Problem to work on ▸
Edit the entries below so that every "common name" becomes "everyday name" and nothing else changes. Don't include the pictures.

Exercise materials ▸
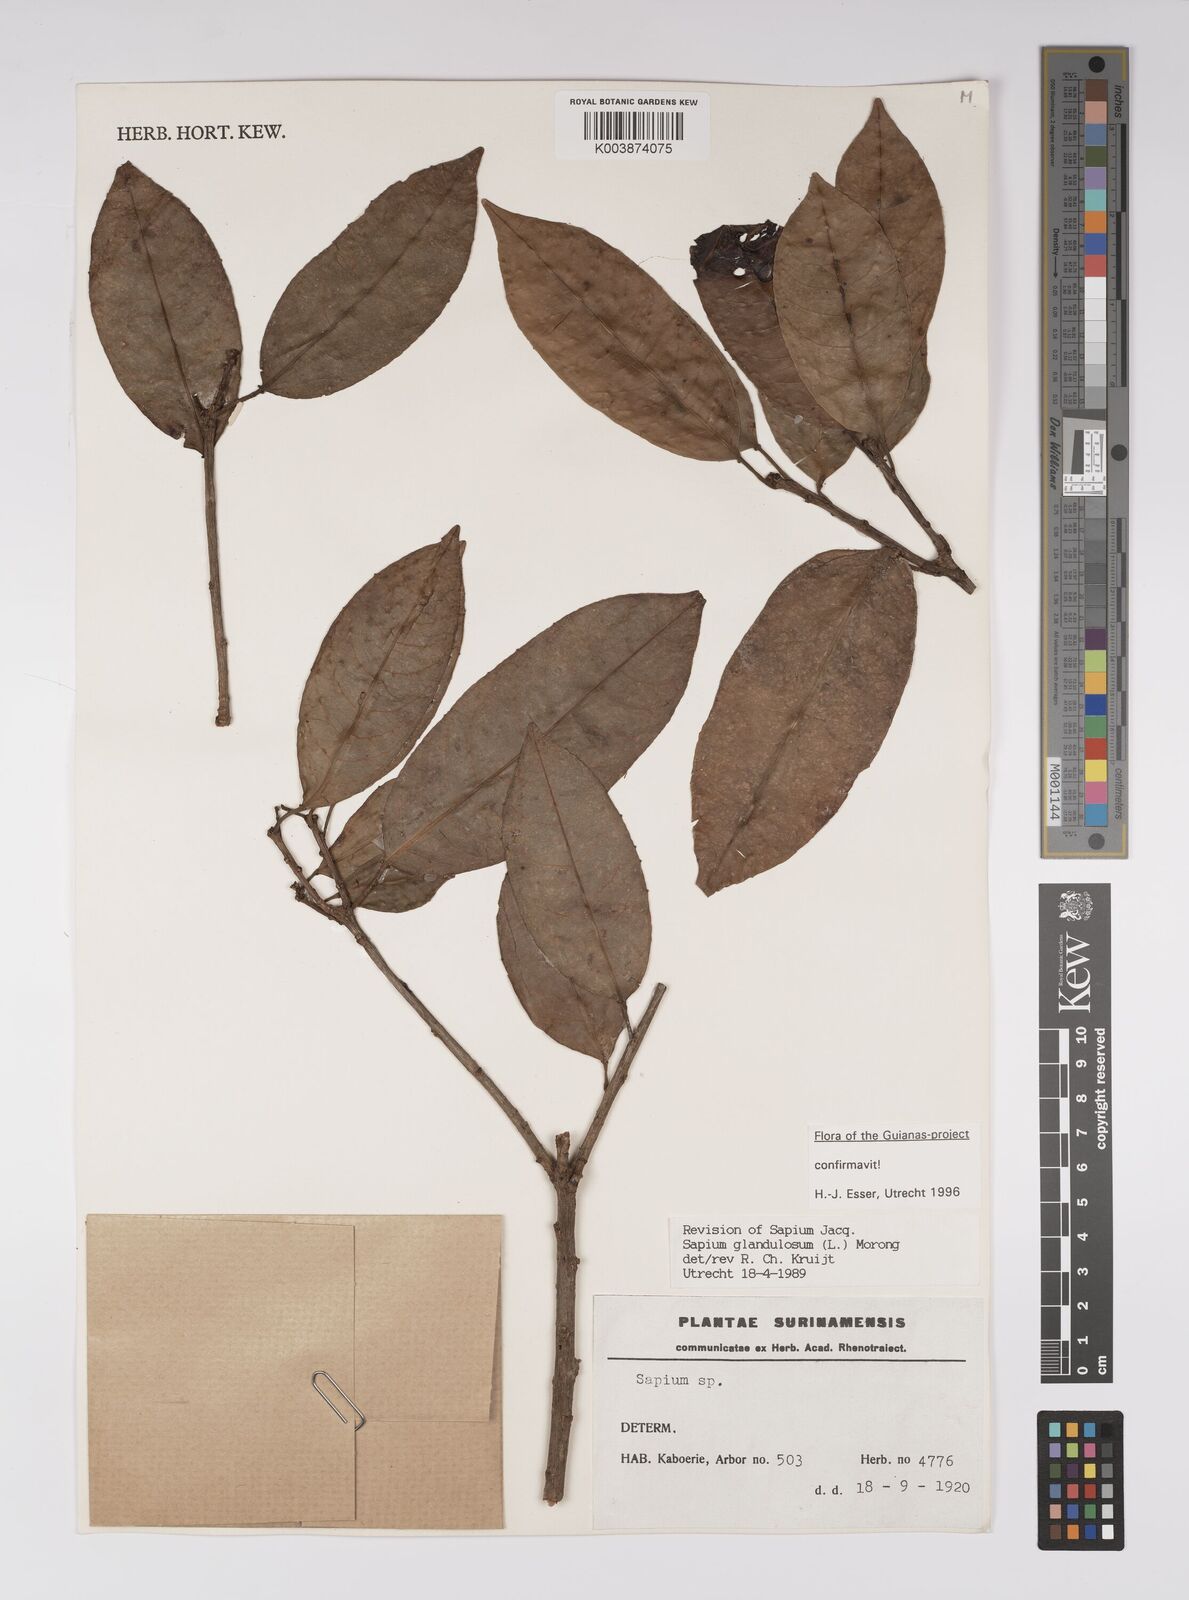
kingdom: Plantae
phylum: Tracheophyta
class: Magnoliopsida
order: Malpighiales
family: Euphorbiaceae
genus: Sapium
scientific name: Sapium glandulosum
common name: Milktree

The solution ▸
kingdom: Plantae
phylum: Tracheophyta
class: Magnoliopsida
order: Malpighiales
family: Euphorbiaceae
genus: Sapium
scientific name: Sapium glandulosum
everyday name: Milktree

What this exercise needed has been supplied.